• **Source document**
■ ■ ■ ■

Enter Taco Bell’s marketing team… searhing for a way to improve upon Subway’s “Jared” phenom. You know, the fella that lost a ton of weight eating Subway sandwiches instead of actual home-cooked meals… only to gain it back in late ’09? Yeah, that one. They come up with Christine. Actually, Christine in a bikini with a gut, then Christine in a bikini hiding in some grass, then Christine in a slinky dress, and NOW we get Christine in the pants. Why is Taco Bell paying to put this particular image in my face?
Are they trying to calm my fears about Taco Bell getting in the way of me achieving my weight loss goals for my resolution? (Especially since the site asks me to “Make a Frescolution” and all.) Are they trying to convince me that I can still eat healthily even though I’m getting fast food?
What are they trying to get me to do? I’m a person who would love to eat better in the new year and cut out junk/fast food, but am not sure of how to go about it. Would this commercial convince me to stick with what I’ve been doing, so long as I order “something else?”

■ ■ ■ ■

• **Problem details**
Could you copy, word for word, everything in the Taco Bell ad piece from "Enter Taco Bell’s" down to "getting fast food?"?

• **Record extracts**
■ ■ ■ ■

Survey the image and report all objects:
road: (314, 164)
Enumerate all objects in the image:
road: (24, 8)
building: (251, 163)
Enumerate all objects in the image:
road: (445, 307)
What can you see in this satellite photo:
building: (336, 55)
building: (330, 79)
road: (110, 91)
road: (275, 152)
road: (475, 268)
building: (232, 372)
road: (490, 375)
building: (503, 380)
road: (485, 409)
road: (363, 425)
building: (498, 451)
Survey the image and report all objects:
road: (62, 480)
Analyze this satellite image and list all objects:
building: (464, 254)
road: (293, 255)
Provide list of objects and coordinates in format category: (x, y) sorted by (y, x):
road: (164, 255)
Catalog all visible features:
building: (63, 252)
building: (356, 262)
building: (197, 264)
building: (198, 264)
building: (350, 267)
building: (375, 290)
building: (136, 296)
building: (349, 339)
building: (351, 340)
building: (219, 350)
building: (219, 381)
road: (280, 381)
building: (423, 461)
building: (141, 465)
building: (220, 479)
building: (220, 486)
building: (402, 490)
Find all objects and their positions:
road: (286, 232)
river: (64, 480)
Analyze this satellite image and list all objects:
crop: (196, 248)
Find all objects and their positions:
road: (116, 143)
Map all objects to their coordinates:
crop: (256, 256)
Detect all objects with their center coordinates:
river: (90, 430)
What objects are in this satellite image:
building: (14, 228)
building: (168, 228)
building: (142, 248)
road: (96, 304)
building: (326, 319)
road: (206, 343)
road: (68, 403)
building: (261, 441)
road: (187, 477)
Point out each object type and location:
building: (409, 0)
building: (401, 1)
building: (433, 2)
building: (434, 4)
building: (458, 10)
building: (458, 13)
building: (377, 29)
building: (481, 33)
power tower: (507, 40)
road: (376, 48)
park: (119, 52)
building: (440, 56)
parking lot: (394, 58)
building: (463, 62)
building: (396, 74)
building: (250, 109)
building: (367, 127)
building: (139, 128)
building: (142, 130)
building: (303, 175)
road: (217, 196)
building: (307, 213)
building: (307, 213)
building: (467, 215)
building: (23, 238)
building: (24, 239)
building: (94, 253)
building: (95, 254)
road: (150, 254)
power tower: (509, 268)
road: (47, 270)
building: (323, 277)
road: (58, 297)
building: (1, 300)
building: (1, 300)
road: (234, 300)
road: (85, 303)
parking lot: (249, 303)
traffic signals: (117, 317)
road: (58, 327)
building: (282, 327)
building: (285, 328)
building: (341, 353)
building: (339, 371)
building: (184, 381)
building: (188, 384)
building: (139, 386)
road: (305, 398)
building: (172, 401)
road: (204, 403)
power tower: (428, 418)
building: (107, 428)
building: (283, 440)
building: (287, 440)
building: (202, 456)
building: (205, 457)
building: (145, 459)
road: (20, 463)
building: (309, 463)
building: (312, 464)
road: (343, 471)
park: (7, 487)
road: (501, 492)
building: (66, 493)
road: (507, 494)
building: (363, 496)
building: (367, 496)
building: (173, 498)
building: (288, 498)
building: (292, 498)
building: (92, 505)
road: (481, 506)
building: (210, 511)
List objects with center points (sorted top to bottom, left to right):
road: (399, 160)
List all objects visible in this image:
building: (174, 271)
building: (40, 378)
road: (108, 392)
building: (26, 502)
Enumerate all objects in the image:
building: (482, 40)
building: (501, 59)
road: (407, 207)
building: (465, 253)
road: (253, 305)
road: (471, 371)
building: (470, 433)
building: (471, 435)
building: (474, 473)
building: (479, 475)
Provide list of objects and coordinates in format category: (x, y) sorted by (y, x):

■ ■ ■ ■

• **Exercise solution**
Enter Taco Bell’s marketing team… searhing for a way to improve upon Subway’s “Jared” phenom. You know, the fella that lost a ton of weight eating Subway sandwiches instead of actual home-cooked meals… only to gain it back in late ’09? Yeah, that one. They come up with Christine. Actually, Christine in a bikini with a gut, then Christine in a bikini hiding in some grass, then Christine in a slinky dress, and NOW we get Christine in the pants. Why is Taco Bell paying to put this particular image in my face?
Are they trying to calm my fears about Taco Bell getting in the way of me achieving my weight loss goals for my resolution? (Especially since the site asks me to “Make a Frescolution” and all.) Are they trying to convince me that I can still eat healthily even though I’m getting fast food?